# Directions:
Your task is to copy the lines of the data below from the line holding "7. 点击无线网图标，即可连接到无线网。" through the line holding "2. 修改Parrot Security更新源", inclusive, exactly and with nothing added.

(Collected data)
***

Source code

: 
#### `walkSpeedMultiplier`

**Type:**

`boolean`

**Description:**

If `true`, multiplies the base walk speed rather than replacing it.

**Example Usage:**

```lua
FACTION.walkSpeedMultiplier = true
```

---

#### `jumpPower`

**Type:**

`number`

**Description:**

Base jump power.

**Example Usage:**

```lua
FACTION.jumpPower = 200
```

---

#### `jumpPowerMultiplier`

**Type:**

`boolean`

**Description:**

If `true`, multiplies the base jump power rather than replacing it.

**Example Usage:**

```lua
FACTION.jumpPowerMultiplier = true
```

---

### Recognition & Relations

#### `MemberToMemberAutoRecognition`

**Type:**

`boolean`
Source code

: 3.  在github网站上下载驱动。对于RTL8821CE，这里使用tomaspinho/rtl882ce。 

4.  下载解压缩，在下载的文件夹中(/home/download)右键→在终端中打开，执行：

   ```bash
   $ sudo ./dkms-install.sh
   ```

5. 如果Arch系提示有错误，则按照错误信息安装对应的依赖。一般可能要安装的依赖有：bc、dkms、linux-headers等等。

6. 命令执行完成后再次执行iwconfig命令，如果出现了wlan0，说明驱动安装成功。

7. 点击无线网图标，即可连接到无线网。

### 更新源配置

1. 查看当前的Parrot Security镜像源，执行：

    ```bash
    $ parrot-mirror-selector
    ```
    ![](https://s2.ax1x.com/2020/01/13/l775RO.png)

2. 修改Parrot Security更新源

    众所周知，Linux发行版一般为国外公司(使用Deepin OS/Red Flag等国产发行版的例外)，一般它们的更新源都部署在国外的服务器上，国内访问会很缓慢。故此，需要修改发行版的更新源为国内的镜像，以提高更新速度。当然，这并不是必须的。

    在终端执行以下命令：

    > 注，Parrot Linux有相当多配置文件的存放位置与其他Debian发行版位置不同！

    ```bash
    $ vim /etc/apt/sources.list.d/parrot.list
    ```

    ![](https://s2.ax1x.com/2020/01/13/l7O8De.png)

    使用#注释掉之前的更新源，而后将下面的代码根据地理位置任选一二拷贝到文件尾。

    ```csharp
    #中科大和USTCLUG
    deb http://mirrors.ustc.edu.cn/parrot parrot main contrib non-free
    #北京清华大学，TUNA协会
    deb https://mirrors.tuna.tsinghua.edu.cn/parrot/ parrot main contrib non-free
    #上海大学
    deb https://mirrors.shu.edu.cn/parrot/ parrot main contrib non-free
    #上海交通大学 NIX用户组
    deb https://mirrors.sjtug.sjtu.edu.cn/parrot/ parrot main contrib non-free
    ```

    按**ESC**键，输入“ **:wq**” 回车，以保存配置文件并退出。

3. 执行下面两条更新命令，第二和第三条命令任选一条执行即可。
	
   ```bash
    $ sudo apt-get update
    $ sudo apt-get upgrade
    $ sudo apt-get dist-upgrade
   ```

***

# Exercise answer:
7. 点击无线网图标，即可连接到无线网。

### 更新源配置

1. 查看当前的Parrot Security镜像源，执行：

    ```bash
    $ parrot-mirror-selector
    ```
    ![](https://s2.ax1x.com/2020/01/13/l775RO.png)

2. 修改Parrot Security更新源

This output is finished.